[Task goal] What is needed is an exact copy of the whole listing below, with no pictures.

====== Data for review ======

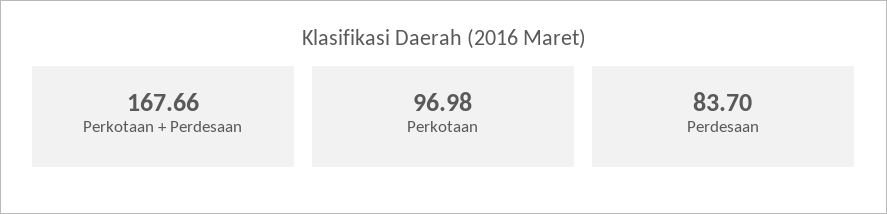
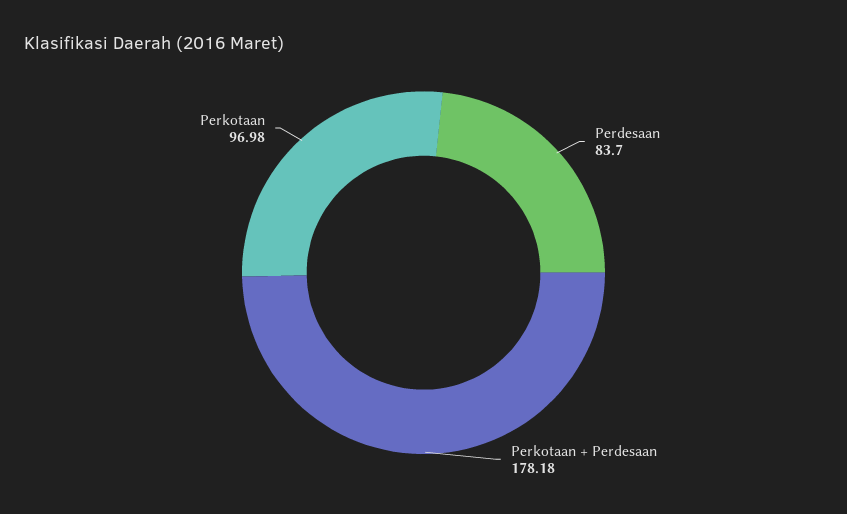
  {
-   "Perkotaan + Perdesaan": 167.66,
+   "Perkotaan + Perdesaan": 178.18,
    "Perkotaan": 96.98,
    "Perdesaan": 83.7
  }

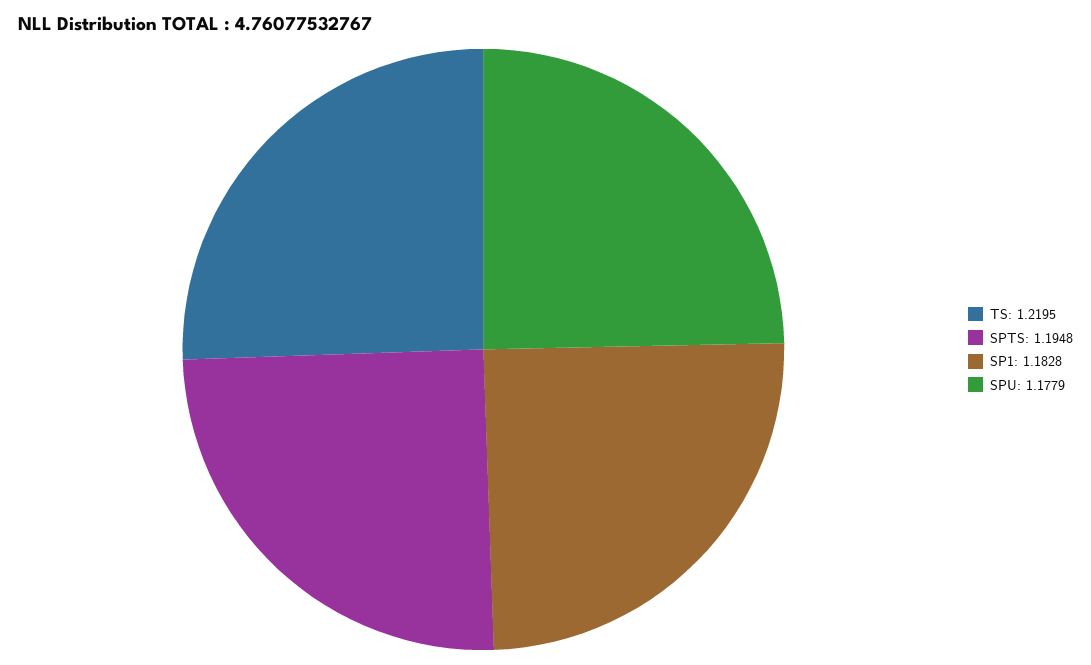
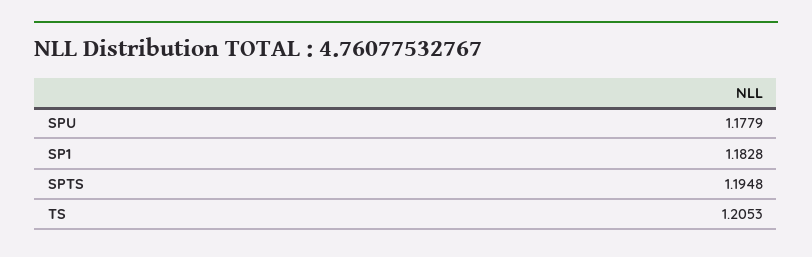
  {
-   "TS": 1.2195,
+   "TS": 1.2053,
    "SPTS": 1.1948,
    "SP1": 1.1828,
    "SPU": 1.1779
  }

======

[Result below]
  {
-   "Perkotaan + Perdesaan": 167.66,
+   "Perkotaan + Perdesaan": 178.18,
    "Perkotaan": 96.98,
    "Perdesaan": 83.7
  }

  {
-   "TS": 1.2195,
+   "TS": 1.2053,
    "SPTS": 1.1948,
    "SP1": 1.1828,
    "SPU": 1.1779
  }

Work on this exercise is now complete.